For other training programs, the CEA Report finds only randomized controlled trial evaluations to be reliable, citing a 33-year-old study of evaluation methodology, while acknowledging in a footnote that statistical techniques have improved substantially since that time.

Non-random net impact evaluations of workforce training programs using statistical techniques to control for differences between participants and a similar group have frequently found substantial positive impacts on employment and earnings.

  • Ignoring inherent weakness in most randomized controlled trial evaluations: Moreover, as the CEA Report notes but largely ignores, there is a weakness common in most randomized controlled trial evaluations.
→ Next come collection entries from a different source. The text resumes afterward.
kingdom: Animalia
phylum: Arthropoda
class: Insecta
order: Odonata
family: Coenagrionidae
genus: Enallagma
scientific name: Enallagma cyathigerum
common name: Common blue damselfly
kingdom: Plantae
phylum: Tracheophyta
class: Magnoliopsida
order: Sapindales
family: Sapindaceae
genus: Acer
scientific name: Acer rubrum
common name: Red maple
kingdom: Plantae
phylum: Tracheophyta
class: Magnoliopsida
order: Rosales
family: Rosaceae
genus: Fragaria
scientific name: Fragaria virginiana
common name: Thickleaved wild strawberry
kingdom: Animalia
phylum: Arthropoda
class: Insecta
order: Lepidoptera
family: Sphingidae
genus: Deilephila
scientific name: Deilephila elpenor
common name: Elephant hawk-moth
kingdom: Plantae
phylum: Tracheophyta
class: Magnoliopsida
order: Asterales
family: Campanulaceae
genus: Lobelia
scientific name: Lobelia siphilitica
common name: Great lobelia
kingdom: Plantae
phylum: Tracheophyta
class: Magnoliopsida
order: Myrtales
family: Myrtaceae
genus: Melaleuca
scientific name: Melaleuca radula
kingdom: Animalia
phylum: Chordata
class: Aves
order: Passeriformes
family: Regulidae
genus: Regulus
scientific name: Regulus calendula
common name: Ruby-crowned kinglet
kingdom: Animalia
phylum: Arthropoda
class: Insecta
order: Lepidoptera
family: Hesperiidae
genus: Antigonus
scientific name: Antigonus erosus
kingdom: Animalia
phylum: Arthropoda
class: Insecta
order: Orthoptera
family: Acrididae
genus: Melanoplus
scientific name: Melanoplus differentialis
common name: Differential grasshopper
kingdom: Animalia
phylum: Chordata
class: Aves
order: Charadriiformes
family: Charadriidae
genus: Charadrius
Individuals not randomly selected to take part may well receive the same type of service funded through another program.

The “gold standard” evaluation of the Workforce Investment Act, the predecessor to WIOA, conducted by Mathematica, did not preclude individuals who were not offered WIA-funded training from receiving training financed by a different source. In fact, 22 percent of the control group completed a vocational credential funded through other means, while just a slightly higher 27 percent of the study group completed a vocational credential. As a result, in contrast to the claim of the CEA Report, the study did not reach a conclusion one way or the other about the effectiveness of training. “Because differences across groups in rates of enrollment in training were small, our study produced inconclusive evidence on the impact of training.” (p. xxxiii)

  • Conflation of diverse workforce services: Employment and training programs often combine a range of services from career counseling, to job search assistance, to basic education, to occupational training. Many critiques of training have not differentiated the impact of these services or their intended outcomes and instead referred to them as workforce training. In its critique of workforce training the CEA Report cites MDRC’s Hamilton and Scrivener (2012) report on welfare-to-work programs as evidence. But of the 12 local programs covered in the Hamilton and Scrivener report, none provided additional skills training to the participants. They instead provided other types of workforce services.

Workforce education and training is effective at meeting worker and business need

Skills training is overwhelming popular with both likely 2020 voters and leaders of small and mid-size companies. It’s also an effective strategy to help workers increase wages and find employment. Numerous studies have found training to positively impact employment and earnings. Just two examples –

Congress also took important steps to address necessary modernization in workforce programs in the overwhelmingly bipartisan passage of WIOA in 2014. The reauthorization strengthened alignment across education, training, and human services programs and provided modest increases in funding for core programs to help rebuild our nation’s skills investments.

Data on WIOA continues the trend found under its predecessor – that individuals in training have higher employment rates and median earnings than individuals receiving fewer services. And continued technical assistance from the Department of Labor and Education, along with meaningful investments in a program starved for resources, will empower states and local areas across the country to continue to make the important progress enabled by bipartisan passage of WIOA.

The CEA Report is correct when it states, “[t]he large number of [training] programs and the heterogeneity in the types of programs make it difficult to establish a single general conclusion, but rather suggests that some programs are effective whereas others are failing to live up to their hoped-for potential.” These programs are not monolithic; they serve different populations, with different services, to achieve different purposes, and their degree of success can vary from one local provider to another. It is impossible to draw a single conclusion about their effectiveness.

NSC will continue to work with the administration and Congress to make necessary investments in those effective workforce education and training programs to empower local areas to serve workers, meet business demand, and adequately evaluate the impact of federal, state, and local investment in skills programs.